You are viewing a plain text version of this content. The canonical link for it is here.
Posted to user@hbase.apache.org by Bryan Keller <br...@gmail.com> on 2011/04/07 09:24:02 UTC

Is there a setting to cap row size?

I have a wide table schema for an HBase table, where I model a one-to-many relationship of purchase orders and line items. Each row is a purchase order, and I add columns for each line item. Under normal circumstances I don't expect more than a few thousand columns per row, totalling less than 1mb per row in general.

In one of my stress tests, I was inserting many line items into the same row. Eventually, the row's region server shut down. In the log there was an IOException with an error about the wite-ahead log failing to close, with the subsequent regionserver shutdown.

Once in this state, the only way I could manage to get my system functional again was to wipe the /hbase directory in HDFS and start from scratch.

To avoid having my system susceptible to total data loss due to some bad import data or the like, I'd like to limit the size of the row so it will simply throw an exception if it reaches a certain size (either in bytes or in number of columns). Does such a setting exist?

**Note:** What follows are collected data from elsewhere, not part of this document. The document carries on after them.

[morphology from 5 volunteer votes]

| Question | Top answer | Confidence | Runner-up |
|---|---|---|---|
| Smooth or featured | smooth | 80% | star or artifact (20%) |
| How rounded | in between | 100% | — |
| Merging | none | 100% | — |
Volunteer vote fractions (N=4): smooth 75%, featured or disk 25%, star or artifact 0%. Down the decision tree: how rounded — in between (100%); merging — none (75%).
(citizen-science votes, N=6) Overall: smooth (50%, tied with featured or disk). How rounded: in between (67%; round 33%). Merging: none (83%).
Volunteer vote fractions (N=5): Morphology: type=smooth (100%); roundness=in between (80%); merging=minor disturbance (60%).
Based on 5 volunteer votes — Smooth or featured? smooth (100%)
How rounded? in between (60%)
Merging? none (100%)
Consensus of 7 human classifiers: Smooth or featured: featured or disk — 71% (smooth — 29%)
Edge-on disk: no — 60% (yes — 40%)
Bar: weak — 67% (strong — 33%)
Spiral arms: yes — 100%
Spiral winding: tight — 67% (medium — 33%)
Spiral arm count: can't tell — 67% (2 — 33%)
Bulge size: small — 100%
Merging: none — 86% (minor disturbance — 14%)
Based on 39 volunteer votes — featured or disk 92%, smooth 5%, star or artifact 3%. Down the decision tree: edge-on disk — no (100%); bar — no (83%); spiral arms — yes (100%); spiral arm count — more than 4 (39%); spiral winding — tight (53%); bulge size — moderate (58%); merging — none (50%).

Re: Is there a setting to cap row size?

Posted by Ryan Rawson <ry...@gmail.com>.
Sounds like you are having a HDFS related problem.  Check those
datanode logs for errors.

As for a setting for max row size, this might not be so easy to do,
since during the Put time we don't actually know anything about the
existing row data. To find that out we'd have to go and read the row
first then make a decision.

There are some sources for how HBase stores on disk, we are also very
similar to the bigtable paper.

-ryan

On Thu, Apr 7, 2011 at 7:24 AM, Bryan Keller <br...@gmail.com> wrote:
> I have a wide table schema for an HBase table, where I model a one-to-many relationship of purchase orders and line items. Each row is a purchase order, and I add columns for each line item. Under normal circumstances I don't expect more than a few thousand columns per row, totalling less than 1mb per row in general.
>
> In one of my stress tests, I was inserting many line items into the same row. Eventually, the row's region server shut down. In the log there was an IOException with an error about the wite-ahead log failing to close, with the subsequent regionserver shutdown.
>
> Once in this state, the only way I could manage to get my system functional again was to wipe the /hbase directory in HDFS and start from scratch.
>
> To avoid having my system susceptible to total data loss due to some bad import data or the like, I'd like to limit the size of the row so it will simply throw an exception if it reaches a certain size (either in bytes or in number of columns). Does such a setting exist?